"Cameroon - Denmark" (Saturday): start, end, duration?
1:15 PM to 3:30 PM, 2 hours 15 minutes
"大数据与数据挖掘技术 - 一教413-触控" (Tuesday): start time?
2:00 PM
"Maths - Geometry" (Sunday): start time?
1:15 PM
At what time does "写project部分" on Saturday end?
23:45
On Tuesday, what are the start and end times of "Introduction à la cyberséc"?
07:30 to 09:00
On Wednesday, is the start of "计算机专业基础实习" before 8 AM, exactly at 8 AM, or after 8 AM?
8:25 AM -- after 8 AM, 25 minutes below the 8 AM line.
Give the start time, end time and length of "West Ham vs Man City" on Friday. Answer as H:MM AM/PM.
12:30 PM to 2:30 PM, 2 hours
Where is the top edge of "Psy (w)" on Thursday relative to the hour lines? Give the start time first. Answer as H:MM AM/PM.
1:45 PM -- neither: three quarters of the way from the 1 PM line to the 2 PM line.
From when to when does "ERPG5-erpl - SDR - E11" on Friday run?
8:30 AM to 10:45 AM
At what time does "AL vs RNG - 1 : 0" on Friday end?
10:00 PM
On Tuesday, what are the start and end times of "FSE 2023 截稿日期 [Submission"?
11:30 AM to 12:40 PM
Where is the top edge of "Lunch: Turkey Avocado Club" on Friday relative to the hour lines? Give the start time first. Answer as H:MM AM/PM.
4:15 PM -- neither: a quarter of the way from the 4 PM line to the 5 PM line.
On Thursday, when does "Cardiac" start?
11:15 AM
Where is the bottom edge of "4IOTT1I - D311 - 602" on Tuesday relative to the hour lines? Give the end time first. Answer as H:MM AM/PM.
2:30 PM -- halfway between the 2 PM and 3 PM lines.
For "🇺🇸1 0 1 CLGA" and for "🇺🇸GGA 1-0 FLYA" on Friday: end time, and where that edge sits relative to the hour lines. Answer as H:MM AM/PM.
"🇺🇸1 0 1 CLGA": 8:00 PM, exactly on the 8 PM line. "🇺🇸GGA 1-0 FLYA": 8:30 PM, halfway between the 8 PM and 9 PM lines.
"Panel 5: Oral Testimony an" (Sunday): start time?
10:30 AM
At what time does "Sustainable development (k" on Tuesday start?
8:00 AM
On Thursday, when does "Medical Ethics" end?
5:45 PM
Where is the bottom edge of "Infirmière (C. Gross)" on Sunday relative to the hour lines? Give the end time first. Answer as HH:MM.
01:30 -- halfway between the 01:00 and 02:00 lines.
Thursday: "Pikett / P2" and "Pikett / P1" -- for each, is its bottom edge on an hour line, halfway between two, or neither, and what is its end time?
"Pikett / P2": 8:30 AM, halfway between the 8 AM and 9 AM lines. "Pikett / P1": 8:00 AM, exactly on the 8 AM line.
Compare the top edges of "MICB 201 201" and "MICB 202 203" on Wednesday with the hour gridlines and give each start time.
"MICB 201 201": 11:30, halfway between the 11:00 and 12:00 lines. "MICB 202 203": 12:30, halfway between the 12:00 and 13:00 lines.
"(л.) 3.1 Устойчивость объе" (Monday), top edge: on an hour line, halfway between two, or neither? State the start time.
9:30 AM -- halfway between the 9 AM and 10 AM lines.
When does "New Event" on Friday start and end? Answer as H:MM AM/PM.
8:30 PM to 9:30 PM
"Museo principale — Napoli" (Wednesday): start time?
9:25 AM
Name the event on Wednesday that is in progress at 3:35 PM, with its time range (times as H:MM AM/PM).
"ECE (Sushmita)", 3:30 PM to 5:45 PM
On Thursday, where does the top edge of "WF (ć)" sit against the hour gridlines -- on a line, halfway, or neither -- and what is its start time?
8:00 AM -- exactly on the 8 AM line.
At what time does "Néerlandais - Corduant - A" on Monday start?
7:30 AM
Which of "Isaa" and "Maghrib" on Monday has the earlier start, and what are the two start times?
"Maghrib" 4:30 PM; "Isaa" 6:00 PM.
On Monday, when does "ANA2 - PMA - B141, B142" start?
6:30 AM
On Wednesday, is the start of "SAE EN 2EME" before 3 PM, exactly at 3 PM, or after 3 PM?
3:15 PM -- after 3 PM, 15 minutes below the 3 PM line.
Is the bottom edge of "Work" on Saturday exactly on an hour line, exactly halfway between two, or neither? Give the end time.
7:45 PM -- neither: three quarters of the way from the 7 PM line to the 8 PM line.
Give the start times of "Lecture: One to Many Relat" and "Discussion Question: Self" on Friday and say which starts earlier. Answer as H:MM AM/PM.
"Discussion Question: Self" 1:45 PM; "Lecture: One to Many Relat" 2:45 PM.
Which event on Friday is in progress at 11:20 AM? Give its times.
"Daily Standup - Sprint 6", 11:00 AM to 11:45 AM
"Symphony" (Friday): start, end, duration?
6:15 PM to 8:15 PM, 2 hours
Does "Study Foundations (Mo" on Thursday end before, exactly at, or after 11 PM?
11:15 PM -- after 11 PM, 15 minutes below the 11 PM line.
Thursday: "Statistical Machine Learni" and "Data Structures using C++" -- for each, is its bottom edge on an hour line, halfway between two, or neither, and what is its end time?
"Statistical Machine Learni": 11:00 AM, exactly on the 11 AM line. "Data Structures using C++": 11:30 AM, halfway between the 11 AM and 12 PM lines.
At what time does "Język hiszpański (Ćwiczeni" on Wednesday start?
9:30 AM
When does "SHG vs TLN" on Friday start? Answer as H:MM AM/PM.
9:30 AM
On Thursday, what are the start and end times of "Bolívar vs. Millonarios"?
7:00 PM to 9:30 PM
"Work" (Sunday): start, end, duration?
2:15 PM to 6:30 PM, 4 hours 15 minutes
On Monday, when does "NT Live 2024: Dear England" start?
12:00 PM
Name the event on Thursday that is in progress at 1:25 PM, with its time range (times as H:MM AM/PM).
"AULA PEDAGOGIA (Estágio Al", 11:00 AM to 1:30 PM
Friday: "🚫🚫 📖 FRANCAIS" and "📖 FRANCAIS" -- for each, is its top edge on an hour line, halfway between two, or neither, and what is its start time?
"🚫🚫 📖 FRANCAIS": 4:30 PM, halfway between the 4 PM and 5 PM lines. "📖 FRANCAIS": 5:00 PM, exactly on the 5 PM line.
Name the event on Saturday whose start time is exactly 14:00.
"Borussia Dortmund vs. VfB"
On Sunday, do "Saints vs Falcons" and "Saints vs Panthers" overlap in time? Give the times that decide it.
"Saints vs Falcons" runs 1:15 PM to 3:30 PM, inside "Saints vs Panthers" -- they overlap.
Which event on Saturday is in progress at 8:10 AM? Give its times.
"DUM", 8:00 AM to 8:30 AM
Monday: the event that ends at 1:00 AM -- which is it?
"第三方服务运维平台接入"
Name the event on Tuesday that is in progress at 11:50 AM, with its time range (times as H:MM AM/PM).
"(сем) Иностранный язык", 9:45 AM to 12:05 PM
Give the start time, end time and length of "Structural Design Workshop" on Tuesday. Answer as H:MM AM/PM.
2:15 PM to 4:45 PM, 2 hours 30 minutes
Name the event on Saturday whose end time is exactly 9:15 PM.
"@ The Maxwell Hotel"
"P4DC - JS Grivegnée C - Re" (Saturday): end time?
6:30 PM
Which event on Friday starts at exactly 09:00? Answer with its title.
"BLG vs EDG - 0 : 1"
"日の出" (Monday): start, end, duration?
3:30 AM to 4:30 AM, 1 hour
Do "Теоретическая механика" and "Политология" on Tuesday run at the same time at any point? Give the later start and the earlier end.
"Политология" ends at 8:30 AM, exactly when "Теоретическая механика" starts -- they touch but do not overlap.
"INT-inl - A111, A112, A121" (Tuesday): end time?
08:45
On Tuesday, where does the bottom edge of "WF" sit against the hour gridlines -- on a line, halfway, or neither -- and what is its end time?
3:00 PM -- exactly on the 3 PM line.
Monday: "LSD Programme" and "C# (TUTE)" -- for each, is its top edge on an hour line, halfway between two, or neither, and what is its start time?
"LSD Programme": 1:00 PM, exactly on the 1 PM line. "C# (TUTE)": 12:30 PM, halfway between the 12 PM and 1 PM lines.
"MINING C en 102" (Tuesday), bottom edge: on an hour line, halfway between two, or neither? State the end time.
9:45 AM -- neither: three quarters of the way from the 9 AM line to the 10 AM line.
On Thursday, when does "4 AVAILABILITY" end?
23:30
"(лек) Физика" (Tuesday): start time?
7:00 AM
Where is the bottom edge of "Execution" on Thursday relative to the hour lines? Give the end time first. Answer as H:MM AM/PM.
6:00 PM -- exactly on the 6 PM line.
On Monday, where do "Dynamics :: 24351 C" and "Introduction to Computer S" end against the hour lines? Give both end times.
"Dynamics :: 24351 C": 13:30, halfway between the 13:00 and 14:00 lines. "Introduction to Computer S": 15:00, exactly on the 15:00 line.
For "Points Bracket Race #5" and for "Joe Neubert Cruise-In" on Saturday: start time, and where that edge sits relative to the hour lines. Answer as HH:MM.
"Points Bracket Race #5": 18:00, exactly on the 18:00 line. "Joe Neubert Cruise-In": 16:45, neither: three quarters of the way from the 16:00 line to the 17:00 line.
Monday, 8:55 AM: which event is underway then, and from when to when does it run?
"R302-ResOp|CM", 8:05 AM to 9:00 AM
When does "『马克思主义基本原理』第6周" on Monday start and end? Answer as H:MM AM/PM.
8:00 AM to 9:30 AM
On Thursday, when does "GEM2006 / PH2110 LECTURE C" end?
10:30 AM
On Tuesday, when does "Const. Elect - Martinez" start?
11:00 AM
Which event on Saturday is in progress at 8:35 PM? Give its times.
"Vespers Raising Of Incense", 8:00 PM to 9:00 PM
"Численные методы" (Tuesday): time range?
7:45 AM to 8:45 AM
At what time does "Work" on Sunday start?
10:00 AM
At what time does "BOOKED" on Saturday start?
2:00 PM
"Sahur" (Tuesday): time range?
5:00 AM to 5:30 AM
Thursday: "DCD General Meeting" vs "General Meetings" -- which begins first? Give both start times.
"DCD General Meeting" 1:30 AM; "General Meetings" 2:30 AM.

━━━━━━

**WORK TO COMPLETE**
Identify each line in the data above that contains the string "range" and copy those lines out in full.

**OUTPUT OF THE TASK**
Name the event on Wednesday that is in progress at 3:35 PM, with its time range (times as H:MM AM/PM).
Name the event on Thursday that is in progress at 1:25 PM, with its time range (times as H:MM AM/PM).
Name the event on Tuesday that is in progress at 11:50 AM, with its time range (times as H:MM AM/PM).
"Численные методы" (Tuesday): time range?
"Sahur" (Tuesday): time range?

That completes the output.